▶ _PASSAGE PROVIDED_:
This stagnant life is disturbed when two men arrive at the house asking for rooms: Goldberg and McCann, a Jew and an Irishman. They should be stock comic figures, but they aren't. McCann is all violent possibility. Goldberg is more complex, and his personality changes depending on whom he's talking to: He ignores Petey, is all old-world courtesy with Meg, and turns into a slavering satyr when confronted with sexy little neighbor Lulu. His speech is a mix of sentimental reminiscence, platitudes, catchphrases and thuggish cliches that would fit comfortably in the mouth of Tony Soprano. Goldberg and McCann are looking for Stanley, and he's clearly terrified of them, but we never really know why. The narrative keeps shifting; even the names change. It either is or isn't Stanley's birthday, and everyone is planning a party for him, but the real action is subterranean, taking place somewhere deep beneath the characters' chatter.

That action is the destruction of a human being. Stanley had taken refuge in a forgotten place at the very end of the world, but his destiny has tracked him down. Perhaps Goldberg and McCann are symbolic representations of the forces of convention, stifling the individual. But the long sequence in which they interrogate Stanley — pounding him with sharp-edged, apparently nonsensical references — is reminiscent of interrogation rooms the world over, and when we learn later that the two men have spent the night in Stanley's room with him, we shudder at what might have happened there. Stanley finally emerges from that room dressed in a suit and a bowler hat — certainly an allusion to Waiting for Godot. He is a shivering husk.

▶ _THE TASKS_:
1/ Please repeat the stretch of the review from "That action is" through "a shivering husk.".
2/ According to the review, why does learning that Goldberg and McCann spent the night in Stanley's room make us shudder?
The items that come next have no connection to the review.

▶ _RECORD EXCERPTS_:
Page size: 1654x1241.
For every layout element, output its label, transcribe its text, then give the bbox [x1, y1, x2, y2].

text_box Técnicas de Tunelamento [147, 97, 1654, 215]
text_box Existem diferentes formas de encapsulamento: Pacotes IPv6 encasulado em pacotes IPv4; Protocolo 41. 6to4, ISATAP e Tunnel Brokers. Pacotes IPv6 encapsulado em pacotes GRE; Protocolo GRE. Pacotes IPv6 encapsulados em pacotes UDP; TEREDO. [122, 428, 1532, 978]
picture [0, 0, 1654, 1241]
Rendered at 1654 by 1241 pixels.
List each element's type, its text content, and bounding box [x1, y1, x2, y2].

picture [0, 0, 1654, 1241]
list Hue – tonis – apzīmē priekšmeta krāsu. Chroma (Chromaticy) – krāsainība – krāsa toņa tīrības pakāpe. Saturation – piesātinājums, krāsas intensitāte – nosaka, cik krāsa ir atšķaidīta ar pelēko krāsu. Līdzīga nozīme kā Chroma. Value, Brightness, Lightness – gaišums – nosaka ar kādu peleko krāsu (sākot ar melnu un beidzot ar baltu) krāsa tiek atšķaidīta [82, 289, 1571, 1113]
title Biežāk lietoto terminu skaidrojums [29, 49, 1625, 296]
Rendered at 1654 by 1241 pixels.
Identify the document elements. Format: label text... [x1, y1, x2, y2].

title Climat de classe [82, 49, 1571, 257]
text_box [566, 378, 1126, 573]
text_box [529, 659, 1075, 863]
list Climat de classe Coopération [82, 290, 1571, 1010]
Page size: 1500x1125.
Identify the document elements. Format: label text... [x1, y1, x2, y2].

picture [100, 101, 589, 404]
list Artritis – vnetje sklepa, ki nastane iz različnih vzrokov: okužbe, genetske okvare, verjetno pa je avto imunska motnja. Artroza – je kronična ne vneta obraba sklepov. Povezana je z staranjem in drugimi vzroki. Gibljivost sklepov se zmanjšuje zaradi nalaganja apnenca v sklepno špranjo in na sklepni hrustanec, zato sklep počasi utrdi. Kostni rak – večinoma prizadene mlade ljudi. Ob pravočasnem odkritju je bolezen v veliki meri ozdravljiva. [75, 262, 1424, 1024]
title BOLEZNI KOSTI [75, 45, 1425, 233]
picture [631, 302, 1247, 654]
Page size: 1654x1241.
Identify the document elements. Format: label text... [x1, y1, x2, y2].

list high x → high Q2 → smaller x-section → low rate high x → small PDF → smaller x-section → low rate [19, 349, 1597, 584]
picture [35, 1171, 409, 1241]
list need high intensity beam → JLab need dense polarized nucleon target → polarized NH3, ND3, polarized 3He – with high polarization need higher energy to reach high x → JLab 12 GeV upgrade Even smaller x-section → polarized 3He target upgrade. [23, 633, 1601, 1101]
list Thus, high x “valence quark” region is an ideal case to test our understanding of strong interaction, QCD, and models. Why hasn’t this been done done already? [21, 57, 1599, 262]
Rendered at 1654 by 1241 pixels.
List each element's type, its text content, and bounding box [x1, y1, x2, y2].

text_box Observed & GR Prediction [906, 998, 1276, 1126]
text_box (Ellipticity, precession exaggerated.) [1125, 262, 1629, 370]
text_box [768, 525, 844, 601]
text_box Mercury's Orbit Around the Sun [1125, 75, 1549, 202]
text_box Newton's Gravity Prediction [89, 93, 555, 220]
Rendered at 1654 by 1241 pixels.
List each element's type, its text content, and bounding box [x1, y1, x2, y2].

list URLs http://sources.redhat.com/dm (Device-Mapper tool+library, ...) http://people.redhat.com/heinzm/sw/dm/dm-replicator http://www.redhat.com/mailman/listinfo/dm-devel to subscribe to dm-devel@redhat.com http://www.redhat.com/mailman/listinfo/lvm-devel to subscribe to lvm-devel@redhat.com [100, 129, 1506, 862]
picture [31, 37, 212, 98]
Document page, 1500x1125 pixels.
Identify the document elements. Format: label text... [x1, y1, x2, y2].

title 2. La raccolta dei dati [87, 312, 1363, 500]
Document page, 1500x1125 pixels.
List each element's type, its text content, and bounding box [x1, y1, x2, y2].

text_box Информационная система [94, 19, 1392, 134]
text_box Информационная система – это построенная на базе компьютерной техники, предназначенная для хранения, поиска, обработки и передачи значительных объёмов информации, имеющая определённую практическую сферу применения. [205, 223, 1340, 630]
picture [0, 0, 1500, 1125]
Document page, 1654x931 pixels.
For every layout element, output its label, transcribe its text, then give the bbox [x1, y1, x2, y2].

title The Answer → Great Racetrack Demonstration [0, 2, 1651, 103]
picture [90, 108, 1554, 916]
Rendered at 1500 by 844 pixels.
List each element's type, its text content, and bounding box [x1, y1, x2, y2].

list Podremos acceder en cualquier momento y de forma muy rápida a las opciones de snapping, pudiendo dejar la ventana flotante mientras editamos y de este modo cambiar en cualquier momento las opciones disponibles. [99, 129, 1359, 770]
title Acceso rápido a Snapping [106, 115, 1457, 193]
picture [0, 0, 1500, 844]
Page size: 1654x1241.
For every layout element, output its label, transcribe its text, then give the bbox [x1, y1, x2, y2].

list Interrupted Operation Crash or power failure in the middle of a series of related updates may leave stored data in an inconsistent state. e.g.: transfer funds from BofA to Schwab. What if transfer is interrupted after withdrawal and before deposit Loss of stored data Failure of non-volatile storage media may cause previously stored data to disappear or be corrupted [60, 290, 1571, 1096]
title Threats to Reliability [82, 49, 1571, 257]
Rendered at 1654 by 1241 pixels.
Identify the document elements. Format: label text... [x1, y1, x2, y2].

▶ _RESPONSES TO THE TASKS_:
1/
That action is the destruction of a human being. Stanley had taken refuge in a forgotten place at the very end of the world, but his destiny has tracked him down. Perhaps Goldberg and McCann are symbolic representations of the forces of convention, stifling the individual. But the long sequence in which they interrogate Stanley — pounding him with sharp-edged, apparently nonsensical references — is reminiscent of interrogation rooms the world over, and when we learn later that the two men have spent the night in Stanley's room with him, we shudder at what might have happened there. Stanley finally emerges from that room dressed in a suit and a bowler hat — certainly an allusion to Waiting for Godot. He is a shivering husk.

2/ Their long interrogation of Stanley, in which they pound him with sharp-edged, apparently nonsensical references, recalls interrogation rooms the world over. So when we learn they spent the night in his room with him, we shudder at what might have happened there.